I don’t think it was much of a surprise to them. After all, I’d been saying how sweet a gig (not those exact words) it would be — to boss people around and make movies — and now I could publicly state my intention.
Bless them, my parents had no idea what was involved in becoming a director and they said as such. I felt deflated. This was before internet times, so we couldn’t just google the answer. You had to know someone in “the biz.”
My dad offered an alternative. “You like to draw. Just say you want to be a graphic artist.” I said that’s not what I wanted to be and became upset by the thought of giving up my dream — in homework form, at least.

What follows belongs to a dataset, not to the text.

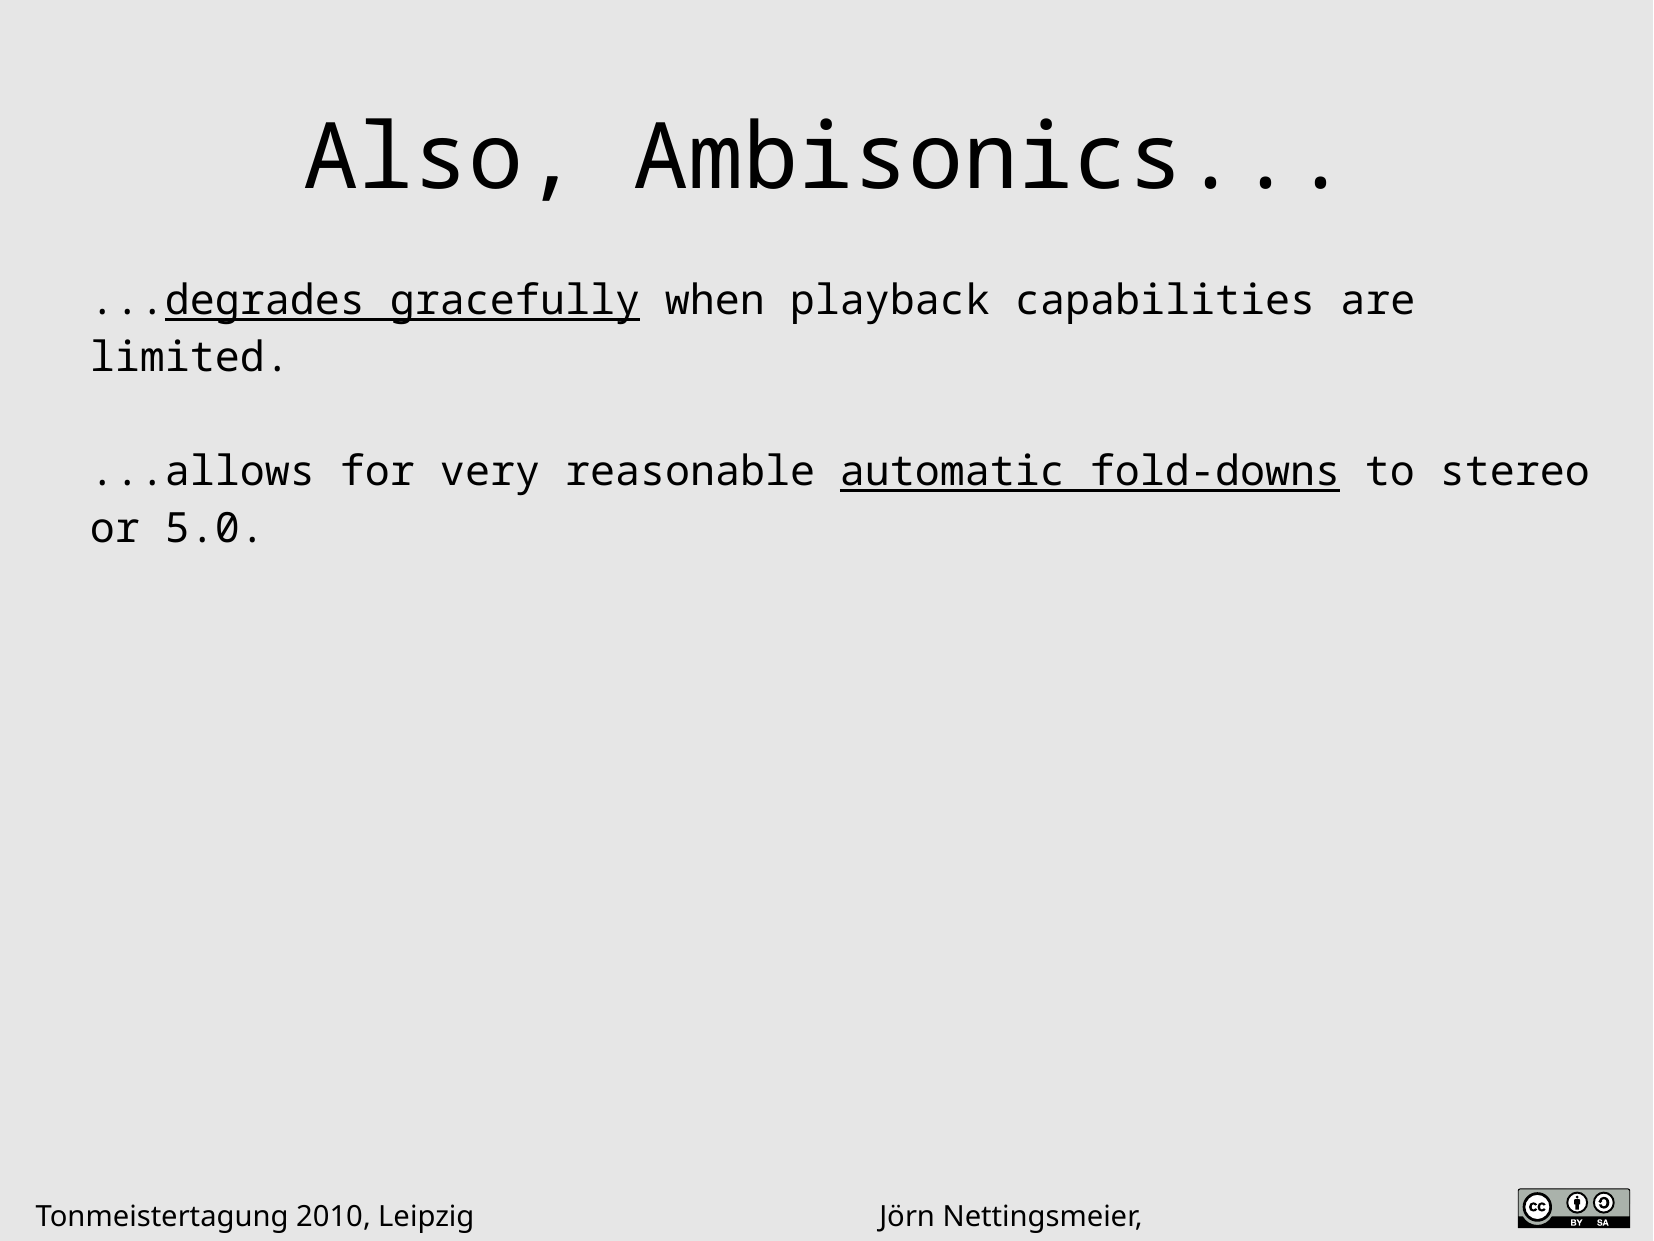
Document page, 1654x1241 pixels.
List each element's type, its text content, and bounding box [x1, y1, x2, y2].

text_box ...degrades gracefully when playback capabilities are limited. ...allows for very reasonable automatic fold-downs to stereo or 5.0. [75, 262, 1613, 520]
title Also, Ambisonics... [82, 49, 1571, 257]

My parents explained to me that they didn’t know how one goes about becoming a director, but my dad worked with a young woman who was in school to become a graphic artist (or already was a graphic artist), and he said he could get the information from her to help flesh out my homework.
So I acquiesced and lied to my class about what I wanted to be. I enjoyed drawing, used to do it all the time, but I never really thought about it being my job, not if the drawing involved clicking away with a little mouse into a glowing box as was described to me by my dad.
I remember the teacher asking me questions about my “job” choice and I answered what I could, no passion behind it, like most of the others in my grade. Very few had the conviction to talk about their dream job or their passion for what they would do for a living. We were 10, 11 years old — we couldn’t comprehend that far into the future. Little did we all know that we would have to make another, more serious attempt when we neared grade 12.
Lucky for me, I found my real calling the next year when I (for fun) sat in my room all day and night writing stories featuring imaginary friends (based on book/TV/movie characters) going on adventures that I imagined they should go on. Since then, I’ve been crazy about writing and telling stories, and I think in a way, it’s just like directing. I don’t have a large crew or cast, but I tell these “people” what to do, I work with who I want, and I tell the story I feel needs to be told. It’s awesome.
I get what my parents wanted me to do. They wanted me to pass that assignment and perhaps take a dose of reality about working, and no doubt as a working writer you get a big honkin’ dose of reality every day. But let’s just say that, like in fifth grade, being a graphic artist is maybe plan B. Or C. Probably D. I’ll stick to directing, er writing, thank you.
Oh, and the only reason I wanted to be a director? To meet movie stars, of course.